Was folgte, war bemerkenswert. Im Sommer 2024 gewannen Schüler der Klasse 8a den zweiten Platz beim bundesweiten Wettbewerb „myDigitalWorld“. Im August 2024 folgte die Auszeichnung als „Digitale Schule Sachsen“. Im November 2024 belegte die Schule gemeinsam mit QESTIT den zweiten Platz beim SCHULEWIRTSCHAFT-Preis des Bundeswirtschaftsministeriums. Im März 2025 erhielt Informatiklehrer Robert Koegler den zweiten Preis beim Deutschen Lehrkräftepreis für sein Projekt „Mediendozent – Ist das Kunst oder kann das KI?“.
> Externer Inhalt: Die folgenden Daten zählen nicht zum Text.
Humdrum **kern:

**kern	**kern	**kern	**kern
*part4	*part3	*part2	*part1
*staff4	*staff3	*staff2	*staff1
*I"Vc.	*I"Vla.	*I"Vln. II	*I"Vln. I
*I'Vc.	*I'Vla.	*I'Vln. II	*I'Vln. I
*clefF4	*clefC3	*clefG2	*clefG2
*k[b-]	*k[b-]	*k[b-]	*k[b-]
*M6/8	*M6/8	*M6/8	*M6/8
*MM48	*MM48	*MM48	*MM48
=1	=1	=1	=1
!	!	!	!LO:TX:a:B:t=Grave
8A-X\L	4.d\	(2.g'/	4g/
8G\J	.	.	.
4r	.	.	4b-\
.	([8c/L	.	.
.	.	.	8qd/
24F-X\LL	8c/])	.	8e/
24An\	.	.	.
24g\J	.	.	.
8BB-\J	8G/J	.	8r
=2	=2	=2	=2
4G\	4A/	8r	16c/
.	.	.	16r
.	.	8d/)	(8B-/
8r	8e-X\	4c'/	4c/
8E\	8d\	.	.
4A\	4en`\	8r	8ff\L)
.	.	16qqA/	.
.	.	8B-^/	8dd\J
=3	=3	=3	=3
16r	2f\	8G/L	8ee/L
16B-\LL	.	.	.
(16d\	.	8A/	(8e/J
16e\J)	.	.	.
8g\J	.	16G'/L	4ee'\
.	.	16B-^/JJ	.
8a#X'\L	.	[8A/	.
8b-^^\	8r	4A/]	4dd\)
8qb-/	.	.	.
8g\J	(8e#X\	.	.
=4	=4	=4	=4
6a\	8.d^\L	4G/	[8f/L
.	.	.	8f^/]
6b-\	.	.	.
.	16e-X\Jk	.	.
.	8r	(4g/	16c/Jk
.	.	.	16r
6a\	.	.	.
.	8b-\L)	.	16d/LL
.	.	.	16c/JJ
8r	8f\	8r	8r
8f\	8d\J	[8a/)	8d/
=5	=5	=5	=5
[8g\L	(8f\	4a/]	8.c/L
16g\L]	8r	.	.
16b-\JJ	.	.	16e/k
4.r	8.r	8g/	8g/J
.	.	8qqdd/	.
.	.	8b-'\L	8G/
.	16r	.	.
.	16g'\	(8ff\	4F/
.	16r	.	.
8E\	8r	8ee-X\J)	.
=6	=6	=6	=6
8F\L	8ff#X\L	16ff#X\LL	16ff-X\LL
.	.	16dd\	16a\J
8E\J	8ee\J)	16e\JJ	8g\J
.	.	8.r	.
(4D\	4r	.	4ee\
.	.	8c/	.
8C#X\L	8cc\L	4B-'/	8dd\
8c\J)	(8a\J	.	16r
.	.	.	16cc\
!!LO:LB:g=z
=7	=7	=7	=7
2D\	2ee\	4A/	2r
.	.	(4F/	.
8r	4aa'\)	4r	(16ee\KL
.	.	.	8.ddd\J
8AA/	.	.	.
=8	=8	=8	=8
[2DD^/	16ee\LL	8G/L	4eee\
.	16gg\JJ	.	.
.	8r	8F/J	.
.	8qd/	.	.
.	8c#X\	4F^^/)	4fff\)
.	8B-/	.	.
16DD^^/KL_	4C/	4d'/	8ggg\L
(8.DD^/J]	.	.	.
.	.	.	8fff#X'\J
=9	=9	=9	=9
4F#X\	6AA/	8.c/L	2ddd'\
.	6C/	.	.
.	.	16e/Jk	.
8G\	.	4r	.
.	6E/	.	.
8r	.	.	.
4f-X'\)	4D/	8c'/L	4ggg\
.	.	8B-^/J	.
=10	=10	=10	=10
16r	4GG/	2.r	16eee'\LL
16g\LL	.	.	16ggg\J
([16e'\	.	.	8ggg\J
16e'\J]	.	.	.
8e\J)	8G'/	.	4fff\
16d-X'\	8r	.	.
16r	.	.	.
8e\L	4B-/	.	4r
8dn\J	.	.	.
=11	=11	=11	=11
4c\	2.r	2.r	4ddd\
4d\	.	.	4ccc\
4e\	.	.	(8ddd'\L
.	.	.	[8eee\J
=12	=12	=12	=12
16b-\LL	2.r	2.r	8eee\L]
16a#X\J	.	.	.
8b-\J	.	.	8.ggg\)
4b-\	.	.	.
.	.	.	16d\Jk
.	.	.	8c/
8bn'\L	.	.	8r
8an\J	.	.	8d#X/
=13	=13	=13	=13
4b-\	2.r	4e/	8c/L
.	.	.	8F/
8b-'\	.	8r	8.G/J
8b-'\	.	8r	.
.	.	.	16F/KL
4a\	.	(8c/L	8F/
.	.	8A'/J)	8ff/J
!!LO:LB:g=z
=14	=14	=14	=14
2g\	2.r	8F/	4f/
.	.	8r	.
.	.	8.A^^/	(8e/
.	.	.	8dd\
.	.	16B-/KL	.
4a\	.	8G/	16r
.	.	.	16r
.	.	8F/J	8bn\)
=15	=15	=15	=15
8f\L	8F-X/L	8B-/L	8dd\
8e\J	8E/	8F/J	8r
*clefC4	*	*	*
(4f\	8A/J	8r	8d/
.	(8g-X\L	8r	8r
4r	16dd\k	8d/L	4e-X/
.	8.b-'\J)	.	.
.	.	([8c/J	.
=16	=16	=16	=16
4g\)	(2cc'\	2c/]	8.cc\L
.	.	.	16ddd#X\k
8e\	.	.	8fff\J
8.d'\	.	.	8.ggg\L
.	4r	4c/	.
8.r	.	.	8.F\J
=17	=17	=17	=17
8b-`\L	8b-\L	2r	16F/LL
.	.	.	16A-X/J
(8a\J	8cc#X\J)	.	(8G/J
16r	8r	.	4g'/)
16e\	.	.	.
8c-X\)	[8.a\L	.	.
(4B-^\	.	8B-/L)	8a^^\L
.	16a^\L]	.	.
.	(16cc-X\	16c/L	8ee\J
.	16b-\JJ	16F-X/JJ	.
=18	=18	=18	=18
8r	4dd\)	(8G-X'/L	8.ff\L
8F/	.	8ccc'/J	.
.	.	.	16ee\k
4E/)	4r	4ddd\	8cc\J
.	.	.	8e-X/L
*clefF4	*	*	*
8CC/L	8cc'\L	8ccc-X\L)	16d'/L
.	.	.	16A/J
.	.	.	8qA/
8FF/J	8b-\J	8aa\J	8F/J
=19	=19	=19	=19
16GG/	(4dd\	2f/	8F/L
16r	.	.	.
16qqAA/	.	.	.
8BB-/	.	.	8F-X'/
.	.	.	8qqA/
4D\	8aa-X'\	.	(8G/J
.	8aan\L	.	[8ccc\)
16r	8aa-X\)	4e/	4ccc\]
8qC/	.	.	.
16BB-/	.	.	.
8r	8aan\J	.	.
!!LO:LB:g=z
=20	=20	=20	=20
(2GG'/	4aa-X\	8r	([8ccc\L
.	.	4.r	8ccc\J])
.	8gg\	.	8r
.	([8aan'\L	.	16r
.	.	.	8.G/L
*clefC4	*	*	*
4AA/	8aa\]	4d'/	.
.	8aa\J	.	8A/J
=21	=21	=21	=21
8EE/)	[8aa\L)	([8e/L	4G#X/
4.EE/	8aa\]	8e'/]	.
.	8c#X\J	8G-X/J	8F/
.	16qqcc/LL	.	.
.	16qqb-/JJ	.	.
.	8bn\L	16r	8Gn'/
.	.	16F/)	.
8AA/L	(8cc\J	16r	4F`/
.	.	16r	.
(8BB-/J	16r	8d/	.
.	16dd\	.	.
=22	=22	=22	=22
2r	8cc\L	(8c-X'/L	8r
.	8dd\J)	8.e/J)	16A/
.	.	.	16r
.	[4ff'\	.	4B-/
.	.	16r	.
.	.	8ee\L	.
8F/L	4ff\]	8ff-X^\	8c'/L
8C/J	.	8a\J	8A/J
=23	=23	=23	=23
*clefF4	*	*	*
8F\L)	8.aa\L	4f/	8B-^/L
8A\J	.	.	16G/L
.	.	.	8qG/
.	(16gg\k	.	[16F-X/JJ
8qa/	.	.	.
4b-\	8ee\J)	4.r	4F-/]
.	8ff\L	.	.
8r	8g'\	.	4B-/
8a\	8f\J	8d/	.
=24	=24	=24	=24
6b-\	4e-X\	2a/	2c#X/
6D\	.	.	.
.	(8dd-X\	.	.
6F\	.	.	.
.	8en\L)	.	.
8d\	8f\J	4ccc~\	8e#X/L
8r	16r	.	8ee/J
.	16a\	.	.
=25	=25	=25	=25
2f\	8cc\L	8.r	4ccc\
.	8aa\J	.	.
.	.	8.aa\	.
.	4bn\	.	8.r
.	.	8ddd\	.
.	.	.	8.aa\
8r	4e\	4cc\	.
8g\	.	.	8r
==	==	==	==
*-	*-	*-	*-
Im April 2026 folgt die nächste Auszeichnung: Der Digitalverband Bitkom zeichnet die Oberschule Rauschwalde beim bundesweiten Smart-School-Wettbewerb aus. Damit gehört die Görlitzer Schule zu einem Netzwerk von über 150 digitalen Vorreiterschulen in ganz Deutschland.
Die Preisverleihung fand am 16. April 2026 im Rahmen der „Smart Education Night“ in der Siemens Hauptstadtrepräsentanz in Berlin statt. Schulleiterin Winnie Scholz-Kunitz und Informatiklehrer Robert Koegler nahmen die Auszeichnung persönlich entgegen. Den Juryvorsitz hatte Bundesbildungsministerin Karin Prien inne.
Was die Jury überzeugt hat, bringt Schulleiterin Scholz-Kunitz auf den Punkt: „Wir haben keine einzelnen Leuchtturmprojekte gebaut, sondern versucht, das Ganze zusammenzudenken – Infrastruktur, Unterrichtskonzept, Lehrerqualifizierung und echte Partner aus der Praxis.“
Das Festwochenende – alle sind eingeladen
Das Festwochenende – alle sind eingeladen
50 Jahre sind ein guter Anlass, zusammenzukommen. Wir planen zwei Tage für alle, die mit dieser Schule verbunden sind – ob heute oder vor Jahrzehnten. Wer schon länger mit ehemaligen Klassenkameraden in Kontakt ist: Das Jubiläumswochenende wäre ein schöner Anlass für ein Klassentreffen.
Freitag, 18. September – Sport
Vormittags gestalten wir ein Sportprogramm für die aktuellen Schüler mit Stationen, Retrospielen und allem, was dazugehört. Ab 17:30 Uhr öffnet die Sporthalle Rauschwalde für das große Volleyballturnier der Ehemaligen – Anpfiff ist um 18:00 Uhr. Für Speis und Trank ist gesorgt. Gefeiert wird bis etwa Mitternacht.
Samstag, 19. September – Begegnung & Kaffee
Ab 10:00 Uhr Frühschoppen für alle Ehemaligen und Interessierten, dazu geführte Rundgänge durch die Schule bei offenen Türen. Für Speis und Trank ist gesorgt. Um 15:00 Uhr treffen sich ehemalige Kolleginnen und Kollegen zur Kaffeezeit – Kuchen verkaufen die Absolventen selbst. Gegen 18:00 Uhr klingt der Tag aus.
- Freitag, 18. September: Sportprogramm für Schüler (Vm.) · Volleyballturnier für Ehemalige ab 17:30 Uhr (Sporthalle Rauschwalde)
- Samstag, 19. September: Frühschoppen & offene Schultüren ab 10:00 Uhr · Kaffeezeit ab 15:00 Uhr
- Weitere Informationen und die Anmeldung zum Volleyballturnier folgen demnächst auf dieser Seite.